You can, nevertheless, do what you want to do — write a convenience initializer without being forced to write any other initializers — by satisfying both requirements in that order, i.e. by writing it like this:
class MyShapeNode : SKShapeNode {
convenience init(squareOfSize value: CGFloat) {
self.init()
self.init(rectOfSize: CGSizeMake(value, value))
}
}
It looks illegal, but it isn't. Once we've called self.init(), we've satisfied the first requirement, and we are now free to refer to self (we no longer get the "use of 'self' in delegating initializer before self.init is called" error) and satisfy the second requirement.
My understanding of Initializer Inheritance is the same as yours, and I think we are both well aligned with what the book states. I don't think it's an interpretation issue or a misunderstanding of the stated rules. That said, I don't think you're doing anything wrong.
I tested the following in a Playground and it works as expected:
class RectShape: NSObject {
var size = CGSize(width: 0, height: 0)
convenience init(rectOfSize size: CGSize) {
self.init()
self.size = size
}
}
class SquareShape: RectShape {
convenience init(squareOfSize size: CGFloat) {
self.init(rectOfSize: CGSize(width: size, height: size))
}
}
RectShape inherits from NSObject and doesn't define any designated initializers. Thus, as per Rule 1, it inherits all of NSObject's designated initializers. The convenience initializer I provided in the implementation correctly delegates to a designated initializer, prior to doing the setup for the intance.
SquareShape inherits from RectShape, doesn't provide a designated initializer and, again, as per Rule 1, inherits all of SquareShape's designated initializers. As per Rule 2, it also inherits the convenience initializer defined in RectShape. Finally, the convenience initializer defined in SquareShape properly delegates across to the inherited convenience initializer, which in turn delegates to the inherited designated initializer.
So, given the fact you're doing nothing wrong and that my example works as expected, I am extrapolating the following hypothesis:
Since SKShapeNode is written in Objective-C, the rule which states that "every convenience initializer must call another initializer from the same class" is not enforced by the language. So, maybe the convenience initializer for SKShapeNode doesn't actually call a designated initializer.
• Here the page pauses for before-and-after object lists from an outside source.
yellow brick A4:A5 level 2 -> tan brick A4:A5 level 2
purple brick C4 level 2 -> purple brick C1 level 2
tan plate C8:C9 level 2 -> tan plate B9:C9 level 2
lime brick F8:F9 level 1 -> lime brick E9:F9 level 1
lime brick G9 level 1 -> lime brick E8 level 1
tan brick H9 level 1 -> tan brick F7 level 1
Hence, even though the subclass MyShapeNode inherits the convenience initializers as expected, they don't properly delegate to the inherited designated initializer.
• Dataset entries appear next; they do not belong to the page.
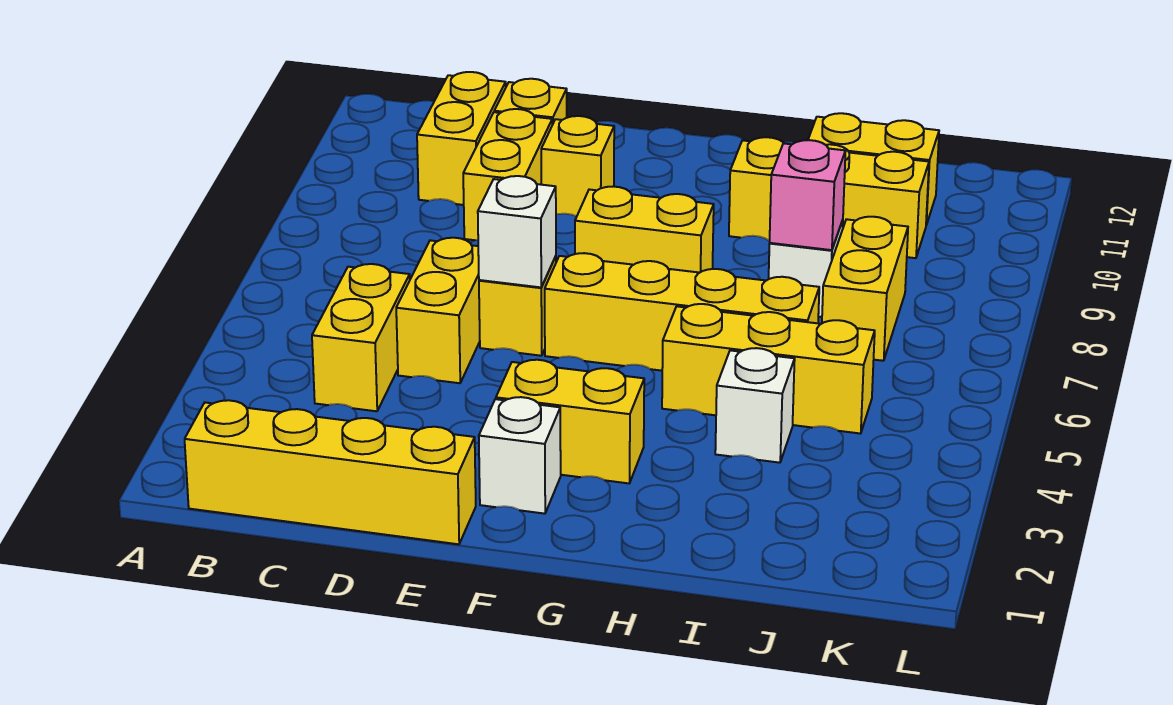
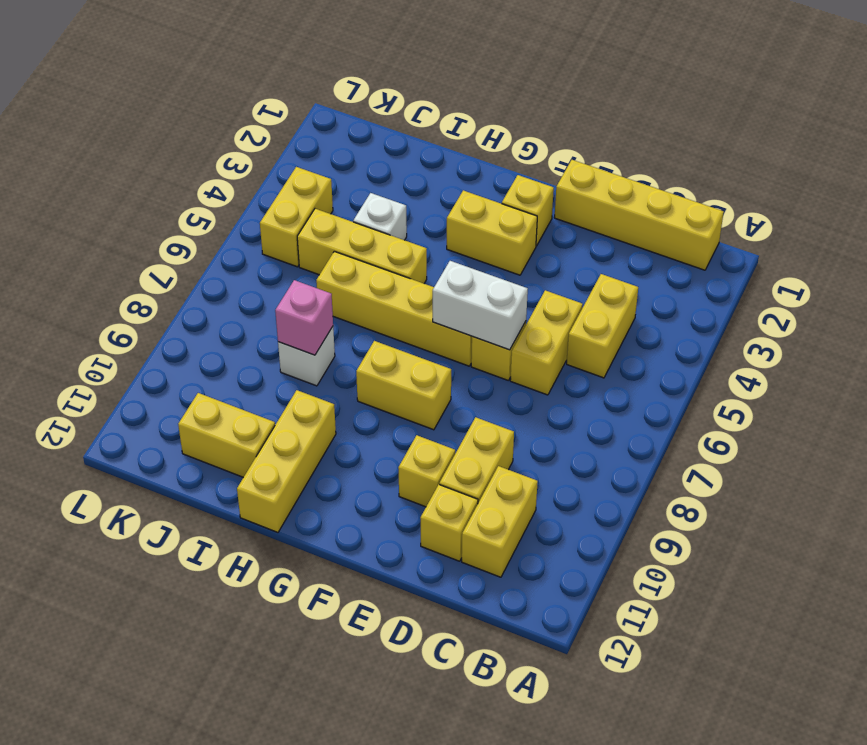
white brick E6 level 2 -> white brick E6:F6 level 2
white brick F2 level 1 -> yellow brick F2 level 1
yellow brick H10:J10 level 1 -> yellow brick H10:H12 level 1
yellow brick J7:J8 level 1 -> yellow brick K4:K5 level 1

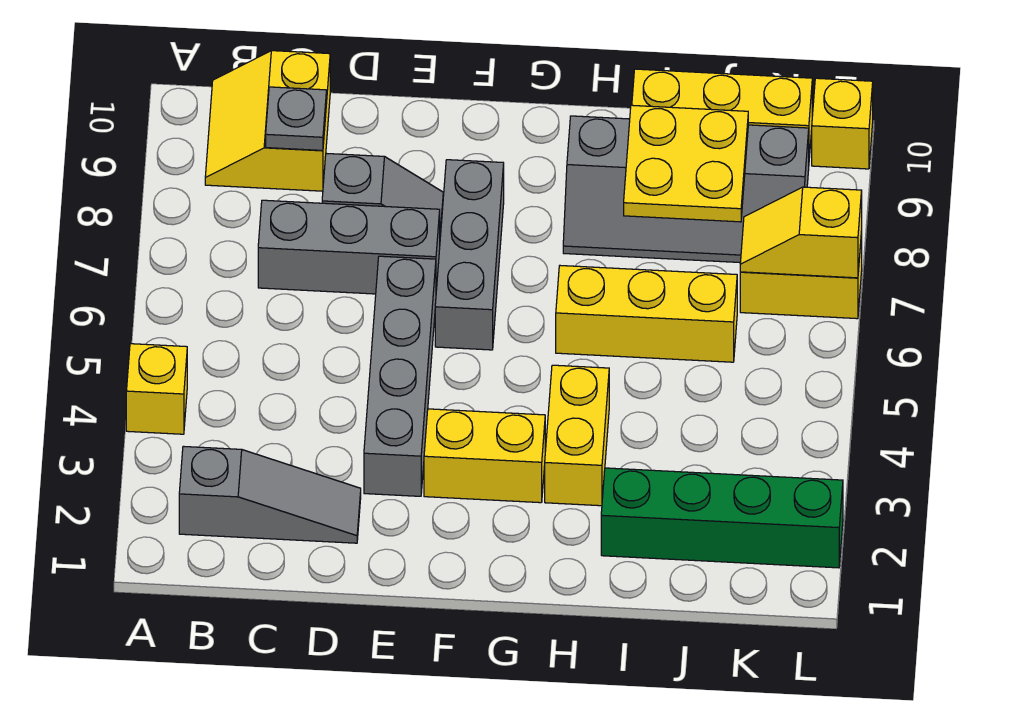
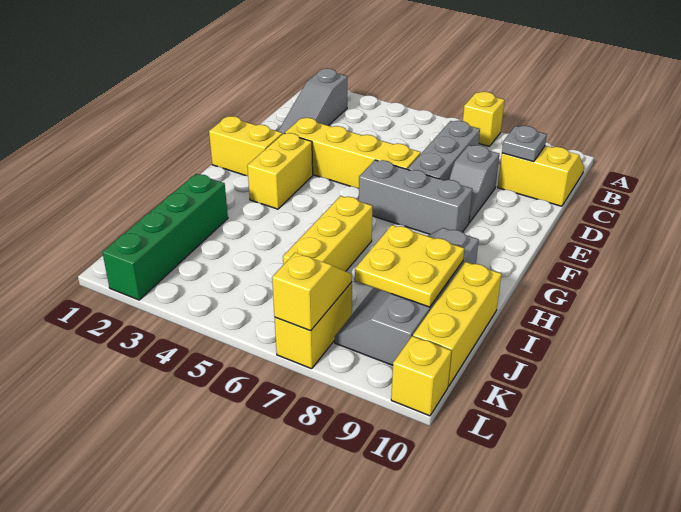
yellow brick A4 level 1 -> yellow brick A7 level 1
grey brick E3:E6 level 1 -> yellow brick E3:E6 level 1
yellow brick H3:H4 level 1 -> yellow brick F1:F2 level 1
But, again, it's only a hypothesis. All I can confirm is that the mechanics works as expected on the two classes I created myself.
Building on Matt's answer, we had to include an additional function, or else the compiler complained about invoking an initializer with no arguments.
Here's what worked to subclass SKShapeNode:
class CircleNode : SKShapeNode {
override init() {
super.init()
}
convenience init(width: CGFloat, point: CGPoint) {
self.init()
self.init(circleOfRadius: width/2)
// Do stuff
}
required init?(coder aDecoder: NSCoder) {
fatalError("init(coder:) has not been implemented")
}
}
Good news from 2019! I can report that I now have a SKShape subclass that has the following three initializers:
override init() {
super.init()
}
convenience init(width: CGFloat, point: CGPoint) {
self.init(circleOfRadius: width/2)
self.fillColor = .green
self.position = point
}
required init?(coder aDecoder: NSCoder) {
super.init(coder: aDecoder)
}
and that behaves exactly as expected: when you call the convenience initializer, you get green dots in the desired position. (The double calling of init() as described by #matt and #Crashalot, on the other hand, now results in an error).
I'd prefer to have the ability to modify SKShapeNodes in the .sks scene editor, but you can't have everything. YET.